LESETEXT

++++

Vorstellung des Soul Fuel Bikes von Blechmann

Bernhard Naumann ist in der Customize-Szene auch als Blechmann bekannt. Er kreiert in erster Linie Blechteile für Custom Bikes, die an futuristische Kunst denken lassen. Auf dem „Club of Newchurch“ präsentiert er erstmals am 22. Juni seinen Umbau einer BMW R nine T mit dem Titel ‚Giggerl‘.

Der „Club of Newchurch“.
Neukirchen: Normalerweise kuschelt sich das verschlafene Örtchen in ein Tal der österreichischen Alpen und wartet auf den Neuschnee, mit dem die Ski- Touristen kommen. Doch vom 17. bis 24. Juni 2018 weckte das Knattern tausender Motorräder die kleine Gemeinde aus ihrem Sommerschlaf. Da stieg hier „Club of Newchurch“, die Straßen wurden für den Autoverkehr gesperrt und der gesamte Ort stand im Zeichen der Motorradfans. Im Rahmen dieses einzigartigen Festivals feierte das spektakuläre 2018er Soul Fuel Bike von BMW Motorrad, gebaut von Blechmann, am 22. Juni Weltpremiere.

Kunst, Lyrik und Metall.

++++

(Gesammelte Dateneinträge)
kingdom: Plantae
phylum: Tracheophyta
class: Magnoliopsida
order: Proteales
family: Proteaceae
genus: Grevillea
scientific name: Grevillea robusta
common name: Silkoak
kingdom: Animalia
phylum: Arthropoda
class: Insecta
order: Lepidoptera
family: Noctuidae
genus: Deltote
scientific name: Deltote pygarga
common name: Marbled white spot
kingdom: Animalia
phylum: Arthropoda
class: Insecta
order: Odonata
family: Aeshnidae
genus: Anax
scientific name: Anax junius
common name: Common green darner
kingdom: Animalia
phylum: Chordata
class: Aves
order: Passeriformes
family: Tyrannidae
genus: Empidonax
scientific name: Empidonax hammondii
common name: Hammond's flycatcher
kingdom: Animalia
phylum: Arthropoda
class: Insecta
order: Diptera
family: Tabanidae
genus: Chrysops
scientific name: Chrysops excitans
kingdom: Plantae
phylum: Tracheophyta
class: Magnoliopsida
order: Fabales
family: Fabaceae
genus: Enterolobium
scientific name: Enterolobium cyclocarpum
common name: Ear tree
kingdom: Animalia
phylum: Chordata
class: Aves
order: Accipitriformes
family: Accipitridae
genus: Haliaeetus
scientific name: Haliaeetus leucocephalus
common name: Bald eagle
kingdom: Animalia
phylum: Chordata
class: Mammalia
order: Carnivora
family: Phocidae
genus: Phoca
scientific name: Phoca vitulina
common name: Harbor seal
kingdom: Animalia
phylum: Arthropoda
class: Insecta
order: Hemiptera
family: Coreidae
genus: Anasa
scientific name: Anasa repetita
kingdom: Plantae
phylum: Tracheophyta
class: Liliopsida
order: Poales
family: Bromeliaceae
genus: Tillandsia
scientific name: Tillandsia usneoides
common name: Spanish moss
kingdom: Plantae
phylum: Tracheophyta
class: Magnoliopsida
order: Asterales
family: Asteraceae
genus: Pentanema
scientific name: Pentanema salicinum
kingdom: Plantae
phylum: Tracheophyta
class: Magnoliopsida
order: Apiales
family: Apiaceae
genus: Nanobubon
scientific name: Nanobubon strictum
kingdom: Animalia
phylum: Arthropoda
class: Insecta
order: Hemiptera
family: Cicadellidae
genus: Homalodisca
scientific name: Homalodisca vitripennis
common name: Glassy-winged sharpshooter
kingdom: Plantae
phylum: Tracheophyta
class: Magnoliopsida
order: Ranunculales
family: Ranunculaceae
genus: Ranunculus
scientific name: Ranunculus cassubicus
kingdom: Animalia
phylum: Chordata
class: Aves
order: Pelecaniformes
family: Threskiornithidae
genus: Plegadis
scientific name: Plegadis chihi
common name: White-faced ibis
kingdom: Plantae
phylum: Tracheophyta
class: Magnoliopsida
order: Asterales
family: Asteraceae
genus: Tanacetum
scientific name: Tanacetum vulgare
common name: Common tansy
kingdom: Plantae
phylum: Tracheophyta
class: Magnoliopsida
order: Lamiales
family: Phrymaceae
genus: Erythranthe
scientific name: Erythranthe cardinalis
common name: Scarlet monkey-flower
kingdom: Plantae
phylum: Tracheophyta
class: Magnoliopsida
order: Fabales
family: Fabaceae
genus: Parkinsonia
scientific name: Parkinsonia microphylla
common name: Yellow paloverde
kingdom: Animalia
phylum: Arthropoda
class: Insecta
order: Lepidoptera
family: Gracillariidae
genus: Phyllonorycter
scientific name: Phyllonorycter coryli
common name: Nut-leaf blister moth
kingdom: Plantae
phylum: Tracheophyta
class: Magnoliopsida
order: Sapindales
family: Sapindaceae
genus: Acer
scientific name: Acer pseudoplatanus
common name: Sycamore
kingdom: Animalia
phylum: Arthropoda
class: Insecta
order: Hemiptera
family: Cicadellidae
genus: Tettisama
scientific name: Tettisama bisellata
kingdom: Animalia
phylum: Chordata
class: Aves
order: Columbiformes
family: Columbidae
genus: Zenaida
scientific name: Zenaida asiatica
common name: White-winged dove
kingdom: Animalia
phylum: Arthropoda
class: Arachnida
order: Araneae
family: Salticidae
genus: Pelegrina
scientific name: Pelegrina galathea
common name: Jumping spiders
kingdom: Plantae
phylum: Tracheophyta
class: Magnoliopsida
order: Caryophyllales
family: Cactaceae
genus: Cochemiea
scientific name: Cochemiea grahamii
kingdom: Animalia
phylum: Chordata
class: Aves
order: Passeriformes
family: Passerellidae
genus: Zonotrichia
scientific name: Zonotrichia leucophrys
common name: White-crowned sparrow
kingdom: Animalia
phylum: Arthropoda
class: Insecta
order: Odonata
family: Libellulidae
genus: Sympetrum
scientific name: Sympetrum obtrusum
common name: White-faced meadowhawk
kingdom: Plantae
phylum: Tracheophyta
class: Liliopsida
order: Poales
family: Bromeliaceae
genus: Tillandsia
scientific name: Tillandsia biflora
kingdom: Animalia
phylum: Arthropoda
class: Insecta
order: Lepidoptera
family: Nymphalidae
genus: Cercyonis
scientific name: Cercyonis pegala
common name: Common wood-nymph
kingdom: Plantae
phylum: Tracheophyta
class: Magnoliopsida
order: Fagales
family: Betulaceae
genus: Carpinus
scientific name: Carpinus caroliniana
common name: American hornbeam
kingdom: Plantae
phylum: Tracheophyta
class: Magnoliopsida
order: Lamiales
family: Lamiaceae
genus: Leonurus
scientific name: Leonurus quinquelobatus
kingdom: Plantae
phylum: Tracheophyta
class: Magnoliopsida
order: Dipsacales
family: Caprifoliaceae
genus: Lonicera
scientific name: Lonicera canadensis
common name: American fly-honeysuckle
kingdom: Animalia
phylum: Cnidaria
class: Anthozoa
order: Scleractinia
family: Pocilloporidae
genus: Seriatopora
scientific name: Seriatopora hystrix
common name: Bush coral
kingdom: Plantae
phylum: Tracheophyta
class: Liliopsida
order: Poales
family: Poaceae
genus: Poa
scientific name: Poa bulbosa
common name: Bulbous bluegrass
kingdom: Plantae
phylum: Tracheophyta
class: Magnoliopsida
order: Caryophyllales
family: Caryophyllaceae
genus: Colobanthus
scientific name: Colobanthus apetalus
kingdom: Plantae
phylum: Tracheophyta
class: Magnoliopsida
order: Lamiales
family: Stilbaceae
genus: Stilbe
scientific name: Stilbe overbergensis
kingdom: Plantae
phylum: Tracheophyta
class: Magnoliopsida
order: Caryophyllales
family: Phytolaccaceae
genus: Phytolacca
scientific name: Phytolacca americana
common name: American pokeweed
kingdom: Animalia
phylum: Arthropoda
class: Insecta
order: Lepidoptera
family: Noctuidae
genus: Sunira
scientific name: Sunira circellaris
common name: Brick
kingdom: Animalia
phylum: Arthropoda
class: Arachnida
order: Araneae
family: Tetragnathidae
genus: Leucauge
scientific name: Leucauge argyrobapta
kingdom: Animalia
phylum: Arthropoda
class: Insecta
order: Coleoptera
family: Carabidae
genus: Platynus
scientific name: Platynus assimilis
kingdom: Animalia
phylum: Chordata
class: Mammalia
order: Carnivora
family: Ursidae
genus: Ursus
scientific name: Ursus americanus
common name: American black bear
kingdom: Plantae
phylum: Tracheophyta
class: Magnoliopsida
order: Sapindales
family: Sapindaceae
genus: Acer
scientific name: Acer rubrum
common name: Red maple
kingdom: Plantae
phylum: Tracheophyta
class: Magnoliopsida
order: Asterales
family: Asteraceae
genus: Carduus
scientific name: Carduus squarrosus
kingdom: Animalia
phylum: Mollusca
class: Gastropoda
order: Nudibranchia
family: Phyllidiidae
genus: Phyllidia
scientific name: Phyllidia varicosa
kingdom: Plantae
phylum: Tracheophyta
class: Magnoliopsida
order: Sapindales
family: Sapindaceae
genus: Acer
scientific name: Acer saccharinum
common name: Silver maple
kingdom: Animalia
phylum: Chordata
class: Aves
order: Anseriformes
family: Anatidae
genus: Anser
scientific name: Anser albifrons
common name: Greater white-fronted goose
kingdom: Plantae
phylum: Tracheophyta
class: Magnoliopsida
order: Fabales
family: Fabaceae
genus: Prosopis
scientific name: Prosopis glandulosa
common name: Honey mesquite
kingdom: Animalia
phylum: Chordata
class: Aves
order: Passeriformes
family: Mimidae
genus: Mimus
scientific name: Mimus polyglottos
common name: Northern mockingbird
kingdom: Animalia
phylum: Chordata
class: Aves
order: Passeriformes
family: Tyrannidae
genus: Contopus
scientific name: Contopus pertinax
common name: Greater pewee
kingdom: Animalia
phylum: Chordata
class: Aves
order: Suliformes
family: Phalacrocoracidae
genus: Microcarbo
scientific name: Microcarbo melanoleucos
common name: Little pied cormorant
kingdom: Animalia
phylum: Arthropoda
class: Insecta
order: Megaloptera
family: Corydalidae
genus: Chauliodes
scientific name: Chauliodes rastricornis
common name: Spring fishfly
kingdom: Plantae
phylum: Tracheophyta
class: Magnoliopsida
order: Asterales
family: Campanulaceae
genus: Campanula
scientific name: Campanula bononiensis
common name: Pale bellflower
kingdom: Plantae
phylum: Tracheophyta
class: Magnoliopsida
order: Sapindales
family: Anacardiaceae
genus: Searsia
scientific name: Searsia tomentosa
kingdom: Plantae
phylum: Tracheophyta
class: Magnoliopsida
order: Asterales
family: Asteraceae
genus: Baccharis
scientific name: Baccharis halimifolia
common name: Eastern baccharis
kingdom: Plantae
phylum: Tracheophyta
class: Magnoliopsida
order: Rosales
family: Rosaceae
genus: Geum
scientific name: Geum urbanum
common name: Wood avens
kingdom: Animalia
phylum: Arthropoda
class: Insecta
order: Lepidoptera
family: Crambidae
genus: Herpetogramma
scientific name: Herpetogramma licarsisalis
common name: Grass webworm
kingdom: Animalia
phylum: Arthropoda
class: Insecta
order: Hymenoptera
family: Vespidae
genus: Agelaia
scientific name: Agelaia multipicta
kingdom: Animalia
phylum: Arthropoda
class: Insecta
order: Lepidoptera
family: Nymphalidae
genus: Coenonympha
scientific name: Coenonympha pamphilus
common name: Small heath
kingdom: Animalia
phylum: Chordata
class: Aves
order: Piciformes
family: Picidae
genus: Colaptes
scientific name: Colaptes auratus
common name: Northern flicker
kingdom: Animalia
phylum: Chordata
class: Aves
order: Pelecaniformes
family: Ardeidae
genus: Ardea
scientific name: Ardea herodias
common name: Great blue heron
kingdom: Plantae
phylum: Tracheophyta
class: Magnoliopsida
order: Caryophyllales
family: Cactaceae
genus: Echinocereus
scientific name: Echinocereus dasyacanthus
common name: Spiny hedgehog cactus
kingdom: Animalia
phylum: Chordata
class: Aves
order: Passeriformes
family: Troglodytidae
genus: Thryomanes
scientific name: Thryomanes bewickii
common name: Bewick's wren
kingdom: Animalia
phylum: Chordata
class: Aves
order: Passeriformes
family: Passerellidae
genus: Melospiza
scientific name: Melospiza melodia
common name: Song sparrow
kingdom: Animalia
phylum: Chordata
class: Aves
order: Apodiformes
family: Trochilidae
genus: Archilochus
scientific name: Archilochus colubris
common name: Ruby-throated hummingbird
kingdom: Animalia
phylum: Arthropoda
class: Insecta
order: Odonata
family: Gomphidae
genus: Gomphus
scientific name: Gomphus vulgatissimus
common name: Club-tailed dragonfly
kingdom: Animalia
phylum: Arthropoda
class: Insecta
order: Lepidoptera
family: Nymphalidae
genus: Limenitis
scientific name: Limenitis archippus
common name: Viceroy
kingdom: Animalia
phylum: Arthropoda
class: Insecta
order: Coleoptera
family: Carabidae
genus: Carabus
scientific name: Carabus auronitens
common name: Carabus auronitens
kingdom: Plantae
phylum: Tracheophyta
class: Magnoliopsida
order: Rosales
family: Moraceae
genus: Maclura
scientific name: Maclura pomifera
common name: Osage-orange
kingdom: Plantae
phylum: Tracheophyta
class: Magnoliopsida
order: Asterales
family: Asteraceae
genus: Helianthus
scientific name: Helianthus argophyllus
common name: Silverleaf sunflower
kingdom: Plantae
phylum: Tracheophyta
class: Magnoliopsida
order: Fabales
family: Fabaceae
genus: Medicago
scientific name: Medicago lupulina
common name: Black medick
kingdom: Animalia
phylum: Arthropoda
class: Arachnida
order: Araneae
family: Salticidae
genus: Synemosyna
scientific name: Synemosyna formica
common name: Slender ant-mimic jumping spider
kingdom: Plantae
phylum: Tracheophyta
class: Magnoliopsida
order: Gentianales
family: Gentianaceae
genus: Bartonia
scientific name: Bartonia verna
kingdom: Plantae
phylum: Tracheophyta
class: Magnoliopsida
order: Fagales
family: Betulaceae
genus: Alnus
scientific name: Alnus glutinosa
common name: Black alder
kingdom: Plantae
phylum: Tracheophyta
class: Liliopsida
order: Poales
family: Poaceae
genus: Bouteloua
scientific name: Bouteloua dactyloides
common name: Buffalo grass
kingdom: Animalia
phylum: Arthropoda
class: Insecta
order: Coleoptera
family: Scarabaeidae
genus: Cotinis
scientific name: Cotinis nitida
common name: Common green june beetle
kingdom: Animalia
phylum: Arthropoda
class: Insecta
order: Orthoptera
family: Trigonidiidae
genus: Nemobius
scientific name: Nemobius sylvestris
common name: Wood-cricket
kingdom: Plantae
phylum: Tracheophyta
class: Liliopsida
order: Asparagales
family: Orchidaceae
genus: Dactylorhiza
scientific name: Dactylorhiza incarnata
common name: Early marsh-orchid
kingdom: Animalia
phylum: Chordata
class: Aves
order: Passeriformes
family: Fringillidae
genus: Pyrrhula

++++

AUFGABEN
a. Unter welchem Namen ist Bernhard Naumann laut dem Text über das Soul Fuel Bike in der Customize-Szene bekannt?
b. Welche Begriffe nennt die Zwischenüberschrift am Ende des Textes über das Soul Fuel Bike?
c. Führe den Text über das Soul Fuel Bike von Blechmann nach seiner letzten Zeile fort.

LÖSUNGEN
a. Als Blechmann.

b. Kunst, Lyrik, Metall

c.
Ein starker Charakter braucht einen starken Namen. Der „Blechmann“ ist ein Name kräftig wie Metall. Es ist auch der Spitzname von Bernhard Naumann, Customizer und eben eine solche Persönlichkeit. Wenn der Blechmann von seinem Credo für Umbauten spricht, klingt das fast lyrisch. Seine Worte manifestieren sich im Kopf als eine Idee, die Großes verspricht. „Phantasien, die durch Form und Gestalt lebendig werden“, beschreibt der gelernte Karosseur etwa seine Arbeit. Oder: „Seelensuche in Metall“. Seine Muse holt sich der Blechmann beim Schrauben selbst. So auch als die BMW R nineT vor ihm steht: Er beginnt das Bike auseinander zu bauen, um seinen Ideen freie Fahrt zu lassen. „Es gibt eigentlich keine Grundinspiration bei mir. Ich baue die Originalteile ab und lass‘ mich dann von der ‚weißen Leinwand‘ leiten“, sagt er. Manchmal, wenn es in die intensive Phase eines Projekts geht, dann sitzt er zu Hause auf dem Sofa, zeichnet neue Teile und probiert seine Ideen auf Papier aus. Aber der Umbau hat dann längst angefangen. Das sei dann „eher ein Experimentieren von Variationen“, sagt der Blechmann. Für den Umbau der BMW R nineT muss er oft auf seinen Block gekritzelt haben, denn der Zeitrahmen war sehr eng gesteckt, die Intensität hoch. „Ich habe um die Jahreswende angefangen und dann Vollgas gegeben, da ich wusste, dass die Zeit knapp wird“.

Ein ungewöhnlicher Name.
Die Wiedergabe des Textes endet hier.